C'est peu de dire que notre rationalité est limitée et qu'il n'y a aucune alternative crédible. Lorsque le Monde diplomatique prétend le contraire et nous donne les dernières nouvelles de l'Utopie, c'est vraiment à pleurer ! A lire le niveau des propositions et des débats, la situation semble décidément bien plus grave qu'on ne pouvait le penser. Qu'on dérange des gens de si loin pour des bêtises pareilles, c'est incroyable ! Il y a de quoi être en colère contre ces mondes imaginaires qui se présentent comme libertaires alors qu'ils sont encore plus contraignants et moralistes, jusqu'à un certain totalitarisme ne tolérant aucune survivance du passé, et tout cela au nom de principes illusoires et de fausses analyses ! Il faut en finir avec ces utopies stupides et dangereuses alors que c'est la globalisation marchande qui est complètement utopique et qu'il faudrait y opposer rapidement des alternatives locales.
Il y a des problèmes pratiques à résoudre et nous avons besoin d'une alternative concrète au productivisme et au libéralisme qui nous menacent, pas d'un monde prétendu parfait, ni d'un homme nouveau complètement fantasmé, bien loin de ce que nous sommes réellement. C'est pour défendre notre liberté concrète qu'il nous faut nous organiser collectivement et combattre les utopies "libertaires" tout aussi bien que l'utopie libérale. C'est pour avoir une chance de s'en sortir qu'il faut remplacer les idéologies abstraites et les déclarations de principe par une véritable intelligence collective qui prenne en compte les contraintes écologiques, sociales et matérielles. C'est contre nos propre rangs qu'il faut nous retourner car c'est de là que vient le danger, de là ce qui nous condamne à l'impuissance. Après le constat théorique, les travaux pratiques, donc.
L'utopie bien sûr peut se comprendre en plusieurs sens. Ainsi Ricoeur oppose l'utopie à l'idéologie comme la transformation du monde à la justification de l'ordre existant. Dans ce sens, nous avons besoin d'utopies, comme projets de ce qui n'existe pas encore, mais nous n'avons certainement pas besoin de ce qui ne peut exister nulle part, encore moins de mauvaises utopies qui nous mènent au pire ! En se livrant au massacre des utopies, ce sont les chances d'une utopie réaliste qu'on préserve, c'est l'utopie d'une véritable alternative qu'on défend.
La liste est longue des belles idéologies qui tournent au cauchemar, des religions d'amour qui tournent à la haine de l'autre jusqu'au libéralisme qui nous prive de toute liberté ou le pouvoir du peuple qui devient très vite un pouvoir sur le peuple. Plus elles promettent la perfection de liberté, d'égalité, de bonheur et plus elles se révèlent mortifères dans l'acharnement pour en imposer l'existence par la négation de l'existant. La naïveté ici est un crime, tout comme le moralisme trop sûr de son bon droit et qui rejette le mal sur un quelconque bouc émissaire diabolisé pendant qu'on se forge de soi-même une image sans tache. Il faut avoir le courage d'affronter les faits dans leur complexité et avec prudence (ce qui n'exclut pas l'audace ni la rapidité de réaction), plutôt que s'enivrer avec des mots.

Données fournies
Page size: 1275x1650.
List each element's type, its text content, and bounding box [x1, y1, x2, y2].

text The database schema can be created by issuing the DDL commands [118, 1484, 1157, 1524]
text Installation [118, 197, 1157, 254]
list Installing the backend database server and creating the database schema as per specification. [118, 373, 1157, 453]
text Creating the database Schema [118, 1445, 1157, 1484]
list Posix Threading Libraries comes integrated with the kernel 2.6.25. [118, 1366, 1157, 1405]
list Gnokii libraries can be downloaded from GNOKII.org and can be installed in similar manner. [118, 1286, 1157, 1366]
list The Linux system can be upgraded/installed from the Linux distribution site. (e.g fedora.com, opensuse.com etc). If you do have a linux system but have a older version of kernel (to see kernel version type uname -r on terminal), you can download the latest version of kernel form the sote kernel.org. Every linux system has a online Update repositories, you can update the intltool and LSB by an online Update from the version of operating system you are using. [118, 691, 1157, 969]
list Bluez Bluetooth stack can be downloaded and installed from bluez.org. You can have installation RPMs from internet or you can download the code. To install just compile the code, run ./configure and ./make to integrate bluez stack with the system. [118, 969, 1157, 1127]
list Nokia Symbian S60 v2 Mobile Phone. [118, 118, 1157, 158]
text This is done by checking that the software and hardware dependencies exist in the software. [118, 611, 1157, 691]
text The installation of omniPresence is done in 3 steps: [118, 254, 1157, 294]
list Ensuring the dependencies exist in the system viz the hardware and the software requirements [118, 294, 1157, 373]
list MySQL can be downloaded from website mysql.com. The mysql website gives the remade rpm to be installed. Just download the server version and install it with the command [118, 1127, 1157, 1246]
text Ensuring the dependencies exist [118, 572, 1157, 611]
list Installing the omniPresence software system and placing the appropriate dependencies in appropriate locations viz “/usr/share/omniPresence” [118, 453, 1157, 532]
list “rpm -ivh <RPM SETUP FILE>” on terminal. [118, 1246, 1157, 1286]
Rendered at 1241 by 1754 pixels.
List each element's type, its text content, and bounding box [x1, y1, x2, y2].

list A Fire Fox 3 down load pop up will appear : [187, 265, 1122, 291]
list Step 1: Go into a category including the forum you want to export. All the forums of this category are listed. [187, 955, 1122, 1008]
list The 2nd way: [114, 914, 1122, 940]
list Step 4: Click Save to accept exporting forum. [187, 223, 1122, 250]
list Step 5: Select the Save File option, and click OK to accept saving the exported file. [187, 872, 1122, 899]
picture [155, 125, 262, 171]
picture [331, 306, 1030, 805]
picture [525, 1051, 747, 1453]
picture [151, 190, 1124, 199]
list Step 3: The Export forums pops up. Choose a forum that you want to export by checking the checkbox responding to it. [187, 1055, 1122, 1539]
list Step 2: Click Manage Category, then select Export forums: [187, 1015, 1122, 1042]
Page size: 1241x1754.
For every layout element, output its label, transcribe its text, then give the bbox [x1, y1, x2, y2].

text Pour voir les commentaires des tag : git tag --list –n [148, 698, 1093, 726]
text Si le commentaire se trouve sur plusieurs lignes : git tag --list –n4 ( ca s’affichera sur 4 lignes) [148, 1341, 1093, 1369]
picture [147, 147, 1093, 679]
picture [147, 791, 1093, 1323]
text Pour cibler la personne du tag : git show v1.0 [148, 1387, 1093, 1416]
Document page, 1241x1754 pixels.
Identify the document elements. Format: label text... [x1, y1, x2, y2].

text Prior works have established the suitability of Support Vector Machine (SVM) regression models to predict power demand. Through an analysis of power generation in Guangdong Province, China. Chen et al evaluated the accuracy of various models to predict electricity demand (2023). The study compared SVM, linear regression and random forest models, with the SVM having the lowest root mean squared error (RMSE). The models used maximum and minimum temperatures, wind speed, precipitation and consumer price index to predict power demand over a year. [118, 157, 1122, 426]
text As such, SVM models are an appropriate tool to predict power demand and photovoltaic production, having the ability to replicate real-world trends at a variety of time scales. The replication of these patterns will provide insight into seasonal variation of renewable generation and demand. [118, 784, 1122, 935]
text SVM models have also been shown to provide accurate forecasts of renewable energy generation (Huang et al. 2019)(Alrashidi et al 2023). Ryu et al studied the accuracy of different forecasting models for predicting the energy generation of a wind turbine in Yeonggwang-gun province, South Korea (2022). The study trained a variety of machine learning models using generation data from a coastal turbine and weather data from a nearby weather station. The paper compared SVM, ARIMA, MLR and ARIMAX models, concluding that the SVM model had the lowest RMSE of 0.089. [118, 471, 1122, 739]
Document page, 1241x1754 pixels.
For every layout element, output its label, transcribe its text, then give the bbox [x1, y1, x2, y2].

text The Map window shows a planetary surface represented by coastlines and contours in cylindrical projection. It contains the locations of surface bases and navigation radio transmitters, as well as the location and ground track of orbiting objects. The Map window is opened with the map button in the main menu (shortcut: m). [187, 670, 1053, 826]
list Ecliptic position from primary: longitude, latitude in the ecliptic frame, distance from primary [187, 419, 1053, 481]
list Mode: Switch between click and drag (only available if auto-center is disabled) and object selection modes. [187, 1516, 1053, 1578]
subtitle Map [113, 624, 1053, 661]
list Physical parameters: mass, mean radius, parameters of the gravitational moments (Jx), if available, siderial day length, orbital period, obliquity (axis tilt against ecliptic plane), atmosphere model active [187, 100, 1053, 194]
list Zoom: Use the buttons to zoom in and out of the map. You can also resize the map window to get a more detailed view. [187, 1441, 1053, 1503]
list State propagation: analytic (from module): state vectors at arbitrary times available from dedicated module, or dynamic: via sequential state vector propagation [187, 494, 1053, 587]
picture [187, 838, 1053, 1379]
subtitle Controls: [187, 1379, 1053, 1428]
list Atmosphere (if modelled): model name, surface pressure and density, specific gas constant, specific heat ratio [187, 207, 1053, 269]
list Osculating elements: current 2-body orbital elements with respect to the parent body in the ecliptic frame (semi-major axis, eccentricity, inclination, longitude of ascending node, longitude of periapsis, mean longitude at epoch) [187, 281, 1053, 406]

Tâche à réaliser
Veuillez mettre à jour le texte sur l'utopie, de « Il y a des problèmes » jusqu'à « travaux pratiques, donc. » inclus, en remplaçant « productivisme » par « consumérisme », puis redonnez cette partie.

Réponse attendue
Il y a des problèmes pratiques à résoudre et nous avons besoin d'une alternative concrète au consumérisme et au libéralisme qui nous menacent, pas d'un monde prétendu parfait, ni d'un homme nouveau complètement fantasmé, bien loin de ce que nous sommes réellement. C'est pour défendre notre liberté concrète qu'il nous faut nous organiser collectivement et combattre les utopies "libertaires" tout aussi bien que l'utopie libérale. C'est pour avoir une chance de s'en sortir qu'il faut remplacer les idéologies abstraites et les déclarations de principe par une véritable intelligence collective qui prenne en compte les contraintes écologiques, sociales et matérielles. C'est contre nos propre rangs qu'il faut nous retourner car c'est de là que vient le danger, de là ce qui nous condamne à l'impuissance. Après le constat théorique, les travaux pratiques, donc.